I could not read it, the word that got me beaten
and bloody. Sounding it out ruh-ing—
knocked upside my head for not knowing
what I was spelling meant, r-i-n-g. I step
onto the grid, Western Avenue, where on either side
of the street the guts of houses still stand,
rickety on their foundations.
Work 6 blocks, on the corner of McKinley,
where inside I stack dishes, clean grease traps
and flip burgers. Two blocks, through an alley, craggy,
shattered bottles of Mickey's, the smell of grease.
I see a mutt, its coat almost cinder-gray, mangy
at the tail and neck, sniffing its way through a bag
of trash it must have gnawed open with its teeth.
Mobbing out of the alley and onto NW 23rd,
a store—every window barred, folks out front,
leaning up against the wall, paper-bagged bottles in hand.
I walk to a cooler of beer and find the tallest,
cheapest can of malt. Rattle of change,
the beeping door, back out on 23rd.
Twilight, 90 degrees, some kids shirtless,
licking Red Bomber popsicles, ice-cream truck
chiming its way up the block. As I make
my way through McKinley Park, I remember
the time, amid an onslaught of lights,
the cops found a teenager in the parking-
lot dumpster, shot through the dome.
How do I sound it out, even still, dreading
a barrage of blows coming after every misread
word? How do I spell grease popping
up from the grill and onto my face and hands?

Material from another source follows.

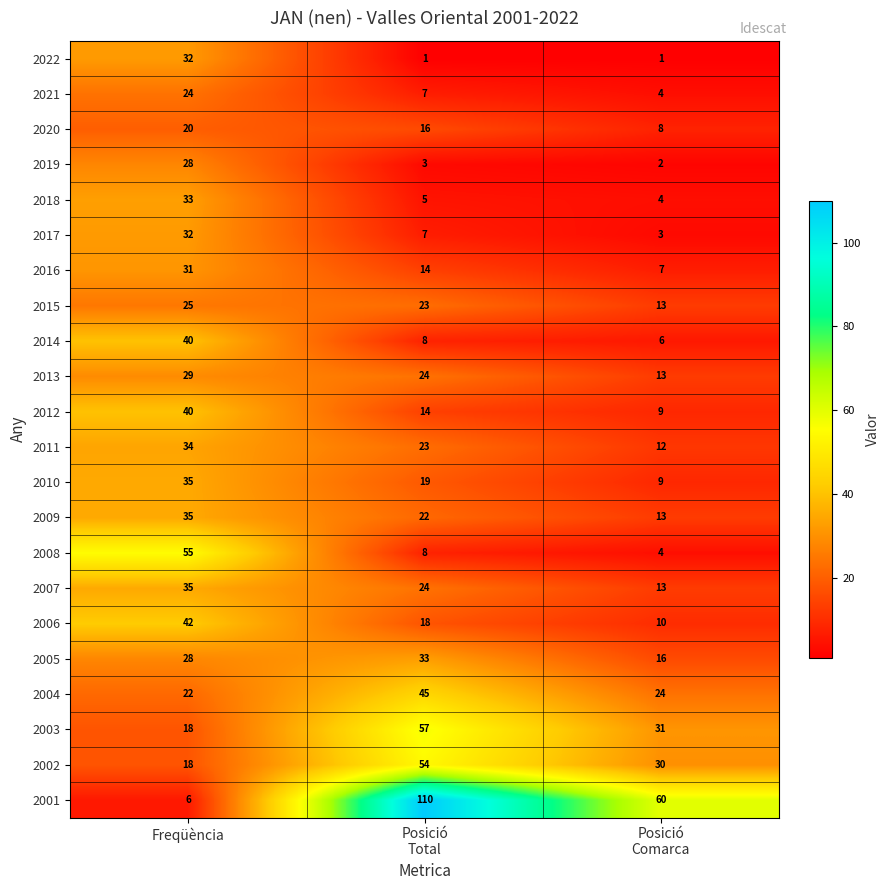

What is the sum of all 2014 values?

54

On break, cigarette burning on my lips,
wheeling a load of soggy-bagged trash
to the dumpster, reminds me that the bus driver
said the victim was a kid that lived on 10th
and Kelly, and that the gunman is still a mystery.
Stranded
There he was puffing his way toward
me, smoke at his lips and out the nostrils;
his face scrunched under a potato-chip hat,
shirt hanging from his shoulders sweat
heavy.
Behind him a constellation of workers
crouched near the strawberry vines in their
wide-brimmed hats; one woman had a baby,
sheet-wrapped to her back, and a teenaged
girl
walked the field rows, barefoot, with a pail
and dipper of water. Behind me sat my lemon,
overheated and parked in the knee-high grass,
the hood propped up. No habla español,
I said,
hand over my brow, the other in my pocket.

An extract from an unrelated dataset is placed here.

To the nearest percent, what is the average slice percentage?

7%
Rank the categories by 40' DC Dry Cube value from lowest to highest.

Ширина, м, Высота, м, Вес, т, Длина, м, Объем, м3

No one spoke English, but as we walked
toward shade and I was offered water, I knew
to drink, and hours later when offered
tortillas,
pinto beans, and potatoes, I knew to eat. As
the bright day gave way to sounds of cicadas
and the reddening set of the sun, the man
approached me again and led me to his
truck.
And driving to the nearest town, he talked
to me, pointing to the fields on either side
of the road, and I knew then he was talking
of work, and the long, slow days picking fruit.